Exercise materials:
---+---

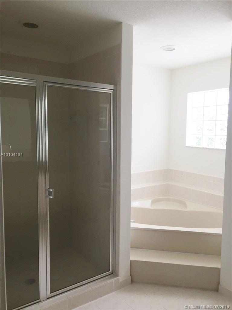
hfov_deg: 48.2
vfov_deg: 61.7
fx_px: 259
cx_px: 116
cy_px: 155
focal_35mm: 29
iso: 50
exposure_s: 1/120
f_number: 2.2
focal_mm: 4.15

---+---

Job:
Here the job is to print the data above exactly, except for any pictures.

Final answer:
hfov_deg: 48.2
vfov_deg: 61.7
fx_px: 259
cx_px: 116
cy_px: 155
focal_35mm: 29
iso: 50
exposure_s: 1/120
f_number: 2.2
focal_mm: 4.15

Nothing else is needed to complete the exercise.